"""

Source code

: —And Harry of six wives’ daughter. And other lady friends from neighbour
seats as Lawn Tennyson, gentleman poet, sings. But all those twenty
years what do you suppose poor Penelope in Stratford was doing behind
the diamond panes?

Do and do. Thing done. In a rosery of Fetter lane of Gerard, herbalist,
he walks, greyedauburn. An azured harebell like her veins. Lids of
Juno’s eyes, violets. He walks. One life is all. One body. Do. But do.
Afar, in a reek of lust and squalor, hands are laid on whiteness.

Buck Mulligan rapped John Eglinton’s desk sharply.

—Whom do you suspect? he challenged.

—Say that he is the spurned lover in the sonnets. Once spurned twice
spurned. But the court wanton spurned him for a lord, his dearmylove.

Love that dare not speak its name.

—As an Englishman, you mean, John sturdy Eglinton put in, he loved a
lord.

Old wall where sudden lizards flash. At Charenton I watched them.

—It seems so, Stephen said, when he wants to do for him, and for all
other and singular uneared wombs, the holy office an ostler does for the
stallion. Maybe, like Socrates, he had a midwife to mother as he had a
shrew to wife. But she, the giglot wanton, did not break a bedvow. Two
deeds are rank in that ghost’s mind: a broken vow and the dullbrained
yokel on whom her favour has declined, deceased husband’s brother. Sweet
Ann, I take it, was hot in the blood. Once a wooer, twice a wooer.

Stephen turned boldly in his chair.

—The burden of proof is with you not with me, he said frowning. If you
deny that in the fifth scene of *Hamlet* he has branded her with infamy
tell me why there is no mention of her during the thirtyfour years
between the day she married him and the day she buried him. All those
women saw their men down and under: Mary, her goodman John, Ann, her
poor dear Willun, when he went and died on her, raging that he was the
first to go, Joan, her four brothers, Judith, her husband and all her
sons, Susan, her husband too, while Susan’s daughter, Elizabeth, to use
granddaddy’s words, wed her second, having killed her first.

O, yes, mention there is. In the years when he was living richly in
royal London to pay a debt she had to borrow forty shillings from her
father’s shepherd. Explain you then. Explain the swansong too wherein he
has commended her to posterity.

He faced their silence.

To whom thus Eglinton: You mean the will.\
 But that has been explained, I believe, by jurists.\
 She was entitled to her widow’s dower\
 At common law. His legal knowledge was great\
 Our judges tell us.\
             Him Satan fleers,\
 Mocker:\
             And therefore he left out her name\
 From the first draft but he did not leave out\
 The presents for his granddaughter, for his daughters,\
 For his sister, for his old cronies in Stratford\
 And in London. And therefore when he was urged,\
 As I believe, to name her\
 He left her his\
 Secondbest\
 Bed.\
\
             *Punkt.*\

"""

Starting at the first line and ending at the last, retype the entries above.

Source code

: —And Harry of six wives’ daughter. And other lady friends from neighbour
seats as Lawn Tennyson, gentleman poet, sings. But all those twenty
years what do you suppose poor Penelope in Stratford was doing behind
the diamond panes?

Do and do. Thing done. In a rosery of Fetter lane of Gerard, herbalist,
he walks, greyedauburn. An azured harebell like her veins. Lids of
Juno’s eyes, violets. He walks. One life is all. One body. Do. But do.
Afar, in a reek of lust and squalor, hands are laid on whiteness.

Buck Mulligan rapped John Eglinton’s desk sharply.

—Whom do you suspect? he challenged.

—Say that he is the spurned lover in the sonnets. Once spurned twice
spurned. But the court wanton spurned him for a lord, his dearmylove.

Love that dare not speak its name.

—As an Englishman, you mean, John sturdy Eglinton put in, he loved a
lord.

Old wall where sudden lizards flash. At Charenton I watched them.

—It seems so, Stephen said, when he wants to do for him, and for all
other and singular uneared wombs, the holy office an ostler does for the
stallion. Maybe, like Socrates, he had a midwife to mother as he had a
shrew to wife. But she, the giglot wanton, did not break a bedvow. Two
deeds are rank in that ghost’s mind: a broken vow and the dullbrained
yokel on whom her favour has declined, deceased husband’s brother. Sweet
Ann, I take it, was hot in the blood. Once a wooer, twice a wooer.

Stephen turned boldly in his chair.

—The burden of proof is with you not with me, he said frowning. If you
deny that in the fifth scene of *Hamlet* he has branded her with infamy
tell me why there is no mention of her during the thirtyfour years
between the day she married him and the day she buried him. All those
women saw their men down and under: Mary, her goodman John, Ann, her
poor dear Willun, when he went and died on her, raging that he was the
first to go, Joan, her four brothers, Judith, her husband and all her
sons, Susan, her husband too, while Susan’s daughter, Elizabeth, to use
granddaddy’s words, wed her second, having killed her first.

O, yes, mention there is. In the years when he was living richly in
royal London to pay a debt she had to borrow forty shillings from her
father’s shepherd. Explain you then. Explain the swansong too wherein he
has commended her to posterity.

He faced their silence.

To whom thus Eglinton: You mean the will.\
 But that has been explained, I believe, by jurists.\
 She was entitled to her widow’s dower\
 At common law. His legal knowledge was great\
 Our judges tell us.\
             Him Satan fleers,\
 Mocker:\
             And therefore he left out her name\
 From the first draft but he did not leave out\
 The presents for his granddaughter, for his daughters,\
 For his sister, for his old cronies in Stratford\
 And in London. And therefore when he was urged,\
 As I believe, to name her\
 He left her his\
 Secondbest\
 Bed.\
\
             *Punkt.*\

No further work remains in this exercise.